[Short-answer chart tasks]
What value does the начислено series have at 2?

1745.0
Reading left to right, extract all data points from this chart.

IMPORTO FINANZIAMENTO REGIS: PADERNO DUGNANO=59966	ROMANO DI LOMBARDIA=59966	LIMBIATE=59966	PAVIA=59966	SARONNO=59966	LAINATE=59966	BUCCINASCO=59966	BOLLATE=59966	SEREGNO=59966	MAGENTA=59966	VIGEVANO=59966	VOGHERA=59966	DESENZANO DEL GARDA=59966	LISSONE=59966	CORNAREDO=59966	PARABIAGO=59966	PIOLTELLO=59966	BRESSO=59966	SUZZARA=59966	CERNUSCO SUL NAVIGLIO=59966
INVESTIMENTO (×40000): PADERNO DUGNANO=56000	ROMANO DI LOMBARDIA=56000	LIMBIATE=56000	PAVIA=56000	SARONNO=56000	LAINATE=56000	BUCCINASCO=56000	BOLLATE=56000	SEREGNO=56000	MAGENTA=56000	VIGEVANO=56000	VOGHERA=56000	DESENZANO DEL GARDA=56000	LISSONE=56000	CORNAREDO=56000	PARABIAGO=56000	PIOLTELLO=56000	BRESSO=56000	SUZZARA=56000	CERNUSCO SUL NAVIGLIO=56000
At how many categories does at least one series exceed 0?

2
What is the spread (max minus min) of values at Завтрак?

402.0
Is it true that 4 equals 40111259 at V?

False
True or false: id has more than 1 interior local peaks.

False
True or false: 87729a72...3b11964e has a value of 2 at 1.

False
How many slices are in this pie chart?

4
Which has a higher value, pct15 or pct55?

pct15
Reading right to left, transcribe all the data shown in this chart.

**Exercise aim**
Reproduce all of the data above line for line, changing nothing.

**Response area**
What value does the начислено series have at 2?

1745.0
Reading left to right, extract all data points from this chart.

IMPORTO FINANZIAMENTO REGIS: PADERNO DUGNANO=59966	ROMANO DI LOMBARDIA=59966	LIMBIATE=59966	PAVIA=59966	SARONNO=59966	LAINATE=59966	BUCCINASCO=59966	BOLLATE=59966	SEREGNO=59966	MAGENTA=59966	VIGEVANO=59966	VOGHERA=59966	DESENZANO DEL GARDA=59966	LISSONE=59966	CORNAREDO=59966	PARABIAGO=59966	PIOLTELLO=59966	BRESSO=59966	SUZZARA=59966	CERNUSCO SUL NAVIGLIO=59966
INVESTIMENTO (×40000): PADERNO DUGNANO=56000	ROMANO DI LOMBARDIA=56000	LIMBIATE=56000	PAVIA=56000	SARONNO=56000	LAINATE=56000	BUCCINASCO=56000	BOLLATE=56000	SEREGNO=56000	MAGENTA=56000	VIGEVANO=56000	VOGHERA=56000	DESENZANO DEL GARDA=56000	LISSONE=56000	CORNAREDO=56000	PARABIAGO=56000	PIOLTELLO=56000	BRESSO=56000	SUZZARA=56000	CERNUSCO SUL NAVIGLIO=56000
At how many categories does at least one series exceed 0?

2
What is the spread (max minus min) of values at Завтрак?

402.0
Is it true that 4 equals 40111259 at V?

False
True or false: id has more than 1 interior local peaks.

False
True or false: 87729a72...3b11964e has a value of 2 at 1.

False
How many slices are in this pie chart?

4
Which has a higher value, pct15 or pct55?

pct15
Reading right to left, transcribe all the data shown in this chart.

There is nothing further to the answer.